◆ Excerpted records ◆
= = = = =

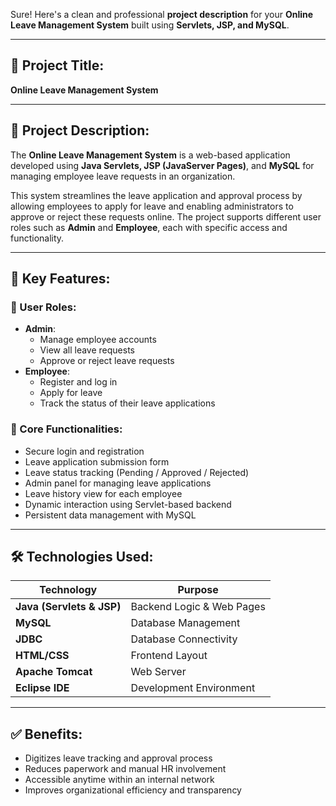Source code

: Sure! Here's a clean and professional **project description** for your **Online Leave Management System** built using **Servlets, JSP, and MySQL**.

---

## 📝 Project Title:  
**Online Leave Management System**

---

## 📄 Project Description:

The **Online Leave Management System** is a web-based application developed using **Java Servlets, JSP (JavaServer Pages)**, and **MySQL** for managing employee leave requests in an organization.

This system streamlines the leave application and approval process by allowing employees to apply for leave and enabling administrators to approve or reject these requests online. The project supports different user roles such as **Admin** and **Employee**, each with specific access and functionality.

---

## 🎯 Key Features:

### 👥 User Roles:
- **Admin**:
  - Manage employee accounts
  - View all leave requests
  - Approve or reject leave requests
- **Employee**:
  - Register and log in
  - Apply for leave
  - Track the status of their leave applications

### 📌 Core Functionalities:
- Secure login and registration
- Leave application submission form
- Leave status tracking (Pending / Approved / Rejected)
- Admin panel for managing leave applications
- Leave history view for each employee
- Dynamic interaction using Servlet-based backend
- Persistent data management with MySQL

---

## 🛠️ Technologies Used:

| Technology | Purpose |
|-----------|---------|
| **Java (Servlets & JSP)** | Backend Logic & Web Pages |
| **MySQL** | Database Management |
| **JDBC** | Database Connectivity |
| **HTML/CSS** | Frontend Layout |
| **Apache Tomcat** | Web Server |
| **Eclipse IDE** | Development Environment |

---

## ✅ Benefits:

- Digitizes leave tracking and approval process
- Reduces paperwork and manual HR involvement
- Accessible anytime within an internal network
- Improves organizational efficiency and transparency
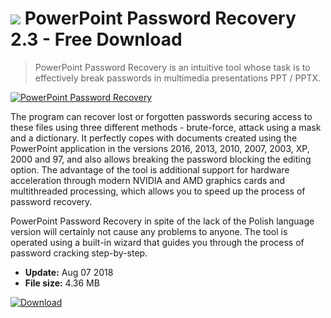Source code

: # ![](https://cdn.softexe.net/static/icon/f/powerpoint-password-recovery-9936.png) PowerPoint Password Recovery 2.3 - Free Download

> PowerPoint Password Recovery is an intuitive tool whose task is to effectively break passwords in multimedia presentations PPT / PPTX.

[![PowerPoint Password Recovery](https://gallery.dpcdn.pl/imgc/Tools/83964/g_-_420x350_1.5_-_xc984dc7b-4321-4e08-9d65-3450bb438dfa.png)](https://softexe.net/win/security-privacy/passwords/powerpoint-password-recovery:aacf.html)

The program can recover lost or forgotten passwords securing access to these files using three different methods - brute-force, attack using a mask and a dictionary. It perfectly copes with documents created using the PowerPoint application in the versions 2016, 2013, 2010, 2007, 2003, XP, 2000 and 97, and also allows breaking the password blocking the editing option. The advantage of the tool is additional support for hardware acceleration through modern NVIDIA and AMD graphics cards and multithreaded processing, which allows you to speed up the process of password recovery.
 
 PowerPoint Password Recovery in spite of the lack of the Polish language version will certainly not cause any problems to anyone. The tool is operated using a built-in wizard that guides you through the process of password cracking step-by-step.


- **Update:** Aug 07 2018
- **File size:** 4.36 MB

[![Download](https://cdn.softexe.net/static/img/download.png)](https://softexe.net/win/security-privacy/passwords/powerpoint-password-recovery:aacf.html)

= = = = =

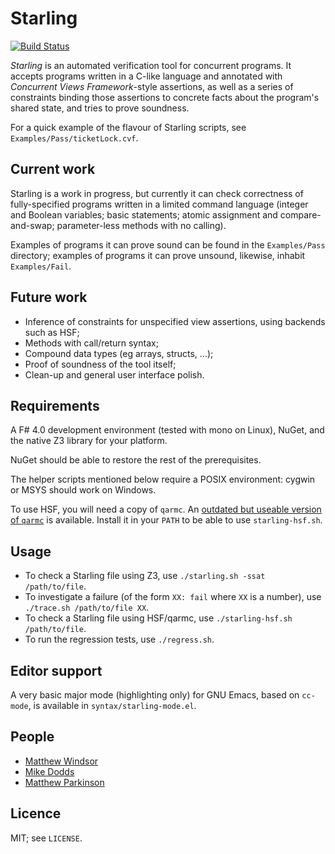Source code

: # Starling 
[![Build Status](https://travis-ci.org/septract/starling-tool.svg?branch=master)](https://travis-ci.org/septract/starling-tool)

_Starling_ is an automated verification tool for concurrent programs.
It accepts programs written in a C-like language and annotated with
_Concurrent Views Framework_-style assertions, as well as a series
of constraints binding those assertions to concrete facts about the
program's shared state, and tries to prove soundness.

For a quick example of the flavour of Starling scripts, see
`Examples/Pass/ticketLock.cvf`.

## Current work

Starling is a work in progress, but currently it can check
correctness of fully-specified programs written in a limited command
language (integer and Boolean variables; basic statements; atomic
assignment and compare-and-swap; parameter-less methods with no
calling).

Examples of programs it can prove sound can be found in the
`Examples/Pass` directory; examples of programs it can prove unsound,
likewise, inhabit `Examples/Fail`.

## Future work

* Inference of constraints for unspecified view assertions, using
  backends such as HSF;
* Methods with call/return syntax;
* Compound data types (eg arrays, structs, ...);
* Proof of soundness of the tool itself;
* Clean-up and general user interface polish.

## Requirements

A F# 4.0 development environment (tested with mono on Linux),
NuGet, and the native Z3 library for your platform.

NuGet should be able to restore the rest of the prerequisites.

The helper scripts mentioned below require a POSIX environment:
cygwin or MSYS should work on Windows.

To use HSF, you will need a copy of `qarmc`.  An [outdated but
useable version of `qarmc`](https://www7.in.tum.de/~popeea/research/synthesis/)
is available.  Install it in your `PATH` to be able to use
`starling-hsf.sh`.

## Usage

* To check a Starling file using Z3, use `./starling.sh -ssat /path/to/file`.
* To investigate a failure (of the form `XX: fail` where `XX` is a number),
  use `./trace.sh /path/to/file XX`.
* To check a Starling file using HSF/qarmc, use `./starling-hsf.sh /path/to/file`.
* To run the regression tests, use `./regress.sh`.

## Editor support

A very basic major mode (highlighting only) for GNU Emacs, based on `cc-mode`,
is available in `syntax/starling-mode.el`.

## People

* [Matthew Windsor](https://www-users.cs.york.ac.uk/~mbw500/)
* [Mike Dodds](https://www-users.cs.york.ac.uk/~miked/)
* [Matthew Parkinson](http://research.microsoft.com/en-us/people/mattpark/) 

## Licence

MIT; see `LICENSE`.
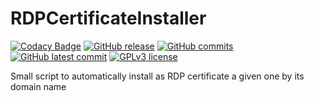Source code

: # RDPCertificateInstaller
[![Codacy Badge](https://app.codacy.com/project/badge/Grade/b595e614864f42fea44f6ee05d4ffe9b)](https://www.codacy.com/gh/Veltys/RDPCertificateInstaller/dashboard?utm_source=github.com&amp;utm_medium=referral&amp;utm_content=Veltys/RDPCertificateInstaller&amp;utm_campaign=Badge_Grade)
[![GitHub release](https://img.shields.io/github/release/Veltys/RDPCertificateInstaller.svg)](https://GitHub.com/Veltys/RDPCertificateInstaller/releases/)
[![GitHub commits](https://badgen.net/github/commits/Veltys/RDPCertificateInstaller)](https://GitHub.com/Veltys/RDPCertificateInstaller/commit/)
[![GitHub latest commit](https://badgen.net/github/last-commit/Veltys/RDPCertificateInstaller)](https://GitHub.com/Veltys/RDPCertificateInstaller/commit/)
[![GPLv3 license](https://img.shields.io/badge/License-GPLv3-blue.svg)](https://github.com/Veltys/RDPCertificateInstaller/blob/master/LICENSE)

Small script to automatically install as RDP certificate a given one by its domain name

= = = = =

◆ Task goal ◆
Everything from the line with "The program can" through the line with "- **File size:** 4.36 MB" should be written out exactly as it appears above, end lines included, and nothing outside that range.

◆ Output for this exercise ◆
The program can recover lost or forgotten passwords securing access to these files using three different methods - brute-force, attack using a mask and a dictionary. It perfectly copes with documents created using the PowerPoint application in the versions 2016, 2013, 2010, 2007, 2003, XP, 2000 and 97, and also allows breaking the password blocking the editing option. The advantage of the tool is additional support for hardware acceleration through modern NVIDIA and AMD graphics cards and multithreaded processing, which allows you to speed up the process of password recovery.
 
 PowerPoint Password Recovery in spite of the lack of the Polish language version will certainly not cause any problems to anyone. The tool is operated using a built-in wizard that guides you through the process of password cracking step-by-step.


- **Update:** Aug 07 2018
- **File size:** 4.36 MB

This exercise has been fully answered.